If the title of Helen Macdonald’s memoir H Is for Hawk evokes a tidy, elementary school correspondence, don’t be fooled. Hawk is for everything. Not only does the creature Macdonald ties herself to in the wake of her father’s death come to represent the entire range of her grief, fury, and love, but it also stands for England, imagination, aristocracy, manhood, and T.H. White. It stands as well for the opposite of these. And then—while you are scrambling to grasp that T.H. White, beloved children’s author and broken sadist, is his own opposite—it shakes the symbolism from its feathers like rainwater ... Despite the contradictions and shape shifting that allow H Is for Hawk to elude domestication, it still feels wonderfully unified, weaving together biography, history, literary criticism, grief memoir, field guide. And ghost story.
MacDonald’s prose is breathtaking and graceful, enveloping readers in nature writing so beautiful that her words capture both the essence and depths of her emotions. H is for Hawk is a powerful memoir of loss and agony, while at the same time this genre-denying classic shares an uplifting portrait of both human and animal’s seemingly endless abilities for recovery and renewal.
H is for Hawk is not a mystical book, but it is one of those rare works of non-fiction that stand up to a metaphorical reading. The echoes of myth in Macdonald’s writing, however subtle and unobtrusive, lend her book an emotional weight usually reserved only for literature, and a grace only for poetry. But this is one of the book’s great achievements: to belong to several genres at once, and to succeed at all of them.
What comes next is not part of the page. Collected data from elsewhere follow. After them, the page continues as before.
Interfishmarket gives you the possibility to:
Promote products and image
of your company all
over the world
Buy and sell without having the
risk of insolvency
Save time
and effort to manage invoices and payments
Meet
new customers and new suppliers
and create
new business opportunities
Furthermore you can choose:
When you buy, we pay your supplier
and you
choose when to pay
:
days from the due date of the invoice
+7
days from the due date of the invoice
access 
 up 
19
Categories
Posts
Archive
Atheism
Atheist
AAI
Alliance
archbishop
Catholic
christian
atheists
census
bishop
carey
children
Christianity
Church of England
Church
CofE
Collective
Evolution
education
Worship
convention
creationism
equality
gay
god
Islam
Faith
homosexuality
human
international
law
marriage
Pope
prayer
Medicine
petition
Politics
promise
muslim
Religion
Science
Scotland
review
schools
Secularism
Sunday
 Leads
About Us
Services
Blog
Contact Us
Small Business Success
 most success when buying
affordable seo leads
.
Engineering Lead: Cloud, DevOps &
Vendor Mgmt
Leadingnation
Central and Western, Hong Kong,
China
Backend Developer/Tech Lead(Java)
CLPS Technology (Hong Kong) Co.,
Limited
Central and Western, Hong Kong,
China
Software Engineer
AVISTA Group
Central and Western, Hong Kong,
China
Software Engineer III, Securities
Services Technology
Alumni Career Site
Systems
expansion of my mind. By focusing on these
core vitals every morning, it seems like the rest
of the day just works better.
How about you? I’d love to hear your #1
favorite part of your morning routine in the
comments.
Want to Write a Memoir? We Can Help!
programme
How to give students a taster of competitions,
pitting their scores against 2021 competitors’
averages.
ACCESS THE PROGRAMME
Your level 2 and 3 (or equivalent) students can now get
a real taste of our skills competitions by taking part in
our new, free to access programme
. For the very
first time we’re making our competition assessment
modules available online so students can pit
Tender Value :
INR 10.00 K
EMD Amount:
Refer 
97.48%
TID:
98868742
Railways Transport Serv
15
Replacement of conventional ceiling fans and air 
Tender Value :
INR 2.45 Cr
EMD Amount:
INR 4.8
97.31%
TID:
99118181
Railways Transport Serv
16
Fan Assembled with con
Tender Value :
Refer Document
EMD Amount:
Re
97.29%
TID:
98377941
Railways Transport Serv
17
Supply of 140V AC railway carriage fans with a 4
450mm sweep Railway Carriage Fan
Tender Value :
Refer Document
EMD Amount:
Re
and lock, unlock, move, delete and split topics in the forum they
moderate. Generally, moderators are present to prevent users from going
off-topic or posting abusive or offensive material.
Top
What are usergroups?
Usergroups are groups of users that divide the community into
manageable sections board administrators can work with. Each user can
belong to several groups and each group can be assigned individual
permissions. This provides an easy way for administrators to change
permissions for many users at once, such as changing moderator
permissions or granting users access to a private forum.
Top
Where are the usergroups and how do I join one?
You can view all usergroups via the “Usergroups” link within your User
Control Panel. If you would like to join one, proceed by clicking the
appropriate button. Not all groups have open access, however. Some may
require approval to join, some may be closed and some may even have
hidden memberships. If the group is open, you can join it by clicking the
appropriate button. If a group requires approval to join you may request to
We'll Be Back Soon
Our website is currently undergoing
MacDonald’s memoir — an account of reckoning with grief in the wake her father’s death; also a close reading of T.H. White’s The Goshawk — is unusually layered and rich ... H Is for Hawk is about attention: about seeing, hearing, touching, smelling, crying, screaming, raging, shaking, and losing your shit as if it were happening all of it, now — it is, in short, quite deliberately about reckoning with the wild within as well as without, as each informs, mimics, and illuminates the other.
Macdonald's grief also threatens to detach her from solid ground, but not forever. Mabel cannot hunt year-round: after a bloody, lonely winter spent chasing rabbits and pheasants through the fields around Cambridge, Macdonald must let her rest during her spring molting season, and find her own way back to the tame, paved-over world. But her writing -- about soil and weather, myth and history, pain and its slow easing -- retains the qualities of Mabel's wild heart, and the commanding scope and piercing accuracy of her hawk's eye.
The compelling nucleus of H is for Hawk is made up of Macdonald’s often-inconsolable sadness, the portrait of anger over losing her father; the difficulty—and sometimes futility—of being an academic; and most of all the daunting challenge of raising and training a goshawk. When the author describes the natural landscape with precision of a great nature writer, the book positively soars ... Ultimately, H is for Hawk does become a tale of healing and redemption, and this probably accounts for its immense popularity. Yet it remains a singular and completely original document on grieving.